Paredes lascadas, rústicas, um espaço pequeno para um público que chega de forma tímida. O local ajuda na estética da montagem que cria um clima de tensão logo no inicio. A iluminação é quase sombria, mas ajuda na direção e na linha dramatúrgica do texto. Despretensiosamente “Amor Demais” chega fazendo a diferença no teatro carioca, aponta novos rumos com um texto original, novos talentos no elenco e uma direção primorosa.
O Solar de Botafogo vem se firmando como um berço de novas produções independentes que tem feito sucesso ao longo dos últimos anos. Mais uma vez Leonardo Franco acerta na escolha de um espetáculo para seguir temporada no charmoso solar.
O texto de Alexandre Maximino é intrigante, apresenta uma narrativa construída de uma forma diferente, onde o presente e o passado se encontram, junto a personagens fictícios que estão apenas na cabeça do protagonista. Essas personagens se materializam ali, na frente do público e junto a seu autor vão escrevendo, construindo seu destino, sua história. O mais interessante é perceber que o próprio drama do protagonista é que vai sendo relatado por meio das encenações. Seus devaneios, suas loucuras e suas tormentas. Até quanto ser personagem é melhor que ser vida real? A atriz que imortaliza uma obra ou a obra que é imortal e será ainda representada por tantas atrizes no decorrer dos tempos? Os questionamentos são muitos e nos fazem refletir sobre nosso papel no mundo e nossos próprios conflitos. Uma obra absolutamente imperdível.
A direção de Marcia Rocha cria imagens, propõe uma interatividade com a inserção de vídeos e abusa do trabalho com o elenco. Todos os planos são usados levando em consideração o espaço e a parceria com a iluminação de Paulo Denizot é sinônimo de sucesso.
Paulo Denizot que também assina a concepção de cenografia merece aplausos e assobios que trabalha com a delicadeza de um tempo, respeitando o texto e sendo usual. Nada está ali por acaso e tudo é utilizado nas cenas. Minucioso.
O elenco desempenha o trabalho com maestria. Todos estão de fato criveis e com suas personagens nas mãos. Apesar disso é preciso ressaltar a precisão de Telma Cunha Barros, que transita entre o drama e o humor com uma sutileza pessoal.
“Dificilmente vamos encontrar uma mãe que desiste da constância familiar para buscar preencher suas lacunas mais pessoais? Talvez sim.

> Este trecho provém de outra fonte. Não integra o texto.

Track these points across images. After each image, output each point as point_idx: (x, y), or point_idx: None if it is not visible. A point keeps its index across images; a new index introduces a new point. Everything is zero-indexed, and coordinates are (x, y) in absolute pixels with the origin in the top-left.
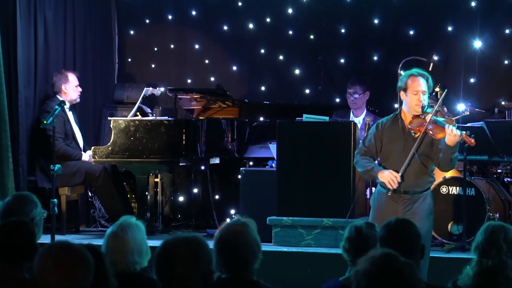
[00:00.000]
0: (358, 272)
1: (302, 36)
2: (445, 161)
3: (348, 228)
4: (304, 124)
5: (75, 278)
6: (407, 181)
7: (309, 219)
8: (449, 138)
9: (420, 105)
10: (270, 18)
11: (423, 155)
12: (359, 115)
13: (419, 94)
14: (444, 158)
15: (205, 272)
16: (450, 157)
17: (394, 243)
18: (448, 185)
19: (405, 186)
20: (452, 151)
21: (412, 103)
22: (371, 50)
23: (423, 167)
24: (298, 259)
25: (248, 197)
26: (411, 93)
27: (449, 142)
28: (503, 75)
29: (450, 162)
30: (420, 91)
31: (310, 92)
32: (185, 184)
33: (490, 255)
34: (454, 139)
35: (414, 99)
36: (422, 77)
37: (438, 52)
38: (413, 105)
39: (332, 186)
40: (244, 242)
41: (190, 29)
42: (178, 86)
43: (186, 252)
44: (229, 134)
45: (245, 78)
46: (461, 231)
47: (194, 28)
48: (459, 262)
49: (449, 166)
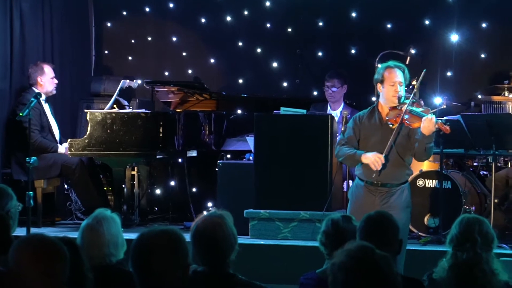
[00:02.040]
0: (334, 264)
1: (280, 30)
2: (420, 150)
3: (325, 221)
4: (282, 117)
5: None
6: (384, 173)
7: (286, 212)
8: (424, 126)
9: (397, 96)
10: (248, 11)
11: (400, 146)
12: (337, 108)
13: (396, 85)
14: (419, 147)
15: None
16: (425, 146)
17: (373, 236)
18: (424, 178)
19: (382, 178)
20: (427, 141)
21: (389, 94)
22: (349, 43)
23: (400, 159)
24: (275, 252)
25: (225, 190)
26: (388, 84)
27: (424, 130)
28: (479, 69)
29: (425, 151)
30: (397, 82)
31: (288, 85)
32: (162, 177)
33: (465, 248)
34: (430, 127)
35: (391, 91)
36: (399, 69)
37: (415, 45)
38: (390, 97)
39: (309, 179)
40: (221, 234)
41: (167, 21)
42: (156, 78)
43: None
44: (206, 127)
45: (223, 71)
46: (437, 224)
47: (171, 20)
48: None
49: (424, 156)
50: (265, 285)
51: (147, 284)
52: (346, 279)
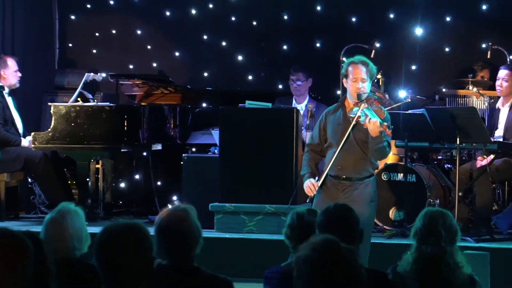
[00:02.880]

Analisando as esferas familiares, percebemos que a relação mãe e filho é incondicional, chegando a anular a individualidade da mulher. O filho efetivamente tem que estar em primeiro lugar? Existe algum sentimento que ultrapasse a relação mãe e filho? Até que ponto a individualidade não pode superar a sua condição de mãe? “
O trecho acima é do release enviado pela assessoria do espetáculo. De uma forma muito natural, o texto ainda discute o amor de mãe, suas esferas, seu comportamento e as outras demais formas de amor.
“Amor Demais” é um espetáculo como poucos em cartaz no circuito carioca e merece ser visto e aplaudido de pé!